Probation Officer Daniele Hofe said Day Report Center services can be critical to people who are trying to start on a positive path in life.

“It’s another prong in the wheel to help those offenders to achieve and maintain sobriety,” she said.

People have to be referred to the center by some part of the court system – from Magistrate Court, probation or parole.

Hofe said Morgan County doesn’t have a lot of resources locally to help get people off of drugs. But the Day Report Center can help people who return to the county after detox or rehab.

People on probation who need extra supervision are those referred to the center.

“We can’t always be the eyes and ears. This widens that net so we can catch them before they fall,” said Hofe.

Morgan County Magistrate Kermit Ambrose said the regular contact with the Day Report Center is a better alternative to unsupervised probation for someone who has broken the law and has a drug problem.

“That will give us more supervision and help them with their drug addiction,” said Ambrose.

He said magistrates can refer people to the center if they’re non-violent offenders.

“It could be for any cases involving drugs and addiction, and that’s most of the cases we hear,” Ambrose said.

Magistrates have sent some local offenders to the Day Report Center in Martinsburg as an alternative to jail or unsupervised probation for several years. Getting to the center several times a week proved to be a major obstacle for some. Setting up a local Day Report Center was an effort by county officials to solve that problem.

“The addition of the Morgan County Day Report Center offers a new and powerful tool to aid in the county’s effort to combat the drug epidemic,” said 23rd Circuit Judge Steven Redding, who presides over felony cases here.

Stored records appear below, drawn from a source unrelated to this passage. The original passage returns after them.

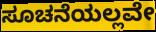
ಸೂಚನೆಯಲ್ಲವೇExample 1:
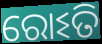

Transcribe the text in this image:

ରୋଽତି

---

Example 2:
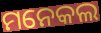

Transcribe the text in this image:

ମନେକଲ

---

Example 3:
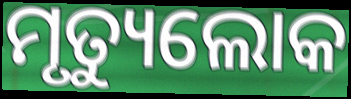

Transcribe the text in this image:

ମୃତ୍ୟୁଲୋକ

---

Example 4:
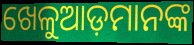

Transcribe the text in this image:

ଖେଳୁଆଡ଼ମାନଙ୍କ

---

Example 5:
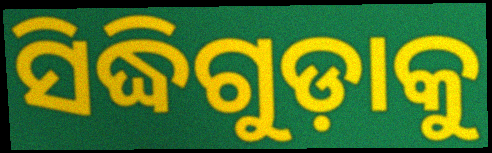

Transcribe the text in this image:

ସିଦ୍ଧିଗୁଡ଼ାକୁ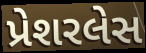
પ્રેશરલેસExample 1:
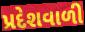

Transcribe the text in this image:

પ્રદેશવાળી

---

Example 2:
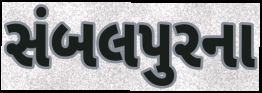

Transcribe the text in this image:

સંબલપુરના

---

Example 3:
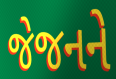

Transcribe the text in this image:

જેજનને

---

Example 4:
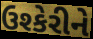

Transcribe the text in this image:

ઉશ્કેરીને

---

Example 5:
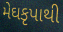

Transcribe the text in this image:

મેઘકૃપાથી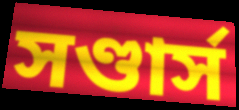
সণ্ডার্সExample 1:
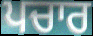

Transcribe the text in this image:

ਪਚਾਰ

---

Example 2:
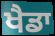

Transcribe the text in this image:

ਖੈਡਾ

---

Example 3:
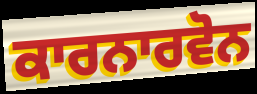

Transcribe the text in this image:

ਕਾਰਨਾਰਵੋਨ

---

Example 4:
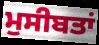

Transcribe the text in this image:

“Historically, Morgan County has been faced with addicts desiring treatment, but we have fallen short in providing local resources to assist them in recovery. The DRC will allow the court to order addicts charged with non-violent crimes to successfully participate in and complete a comprehensive program to attain and maintain sobriety,” Judge Redding said.

“Those who succeed will be given an opportunity for favorable disposition of their criminal charges. The hope is that we will be able to return addicted community members to productive positions in society, all while lowering our jail bill and reducing recidivism,” he said.

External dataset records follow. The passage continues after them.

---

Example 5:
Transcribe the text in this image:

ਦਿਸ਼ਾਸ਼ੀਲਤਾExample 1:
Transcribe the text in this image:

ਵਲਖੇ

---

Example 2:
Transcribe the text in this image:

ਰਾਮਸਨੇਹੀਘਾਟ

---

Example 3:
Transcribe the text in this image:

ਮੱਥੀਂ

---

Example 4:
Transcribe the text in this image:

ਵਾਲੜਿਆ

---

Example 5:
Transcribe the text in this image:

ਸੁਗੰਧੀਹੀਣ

Probation officer Hofe said the entire community will benefit from an offender’s success at the Day Report Center.

“When people are sober and healthy, they’re productive. They become home owners, business owners,” she said.

Helping people get and stay clean and sober helps not just them, but their children and their parents, local teachers, coaches and the courts, said Hofe.

“This bolsters our community, helps make it whole.”

Stephanie Nichols sees the center filling a big need in the county – a need that won’t go away any time soon.

The county will host an Open House at the Day Report Center at The Pines on Thursday, January 24 at 4 p.m.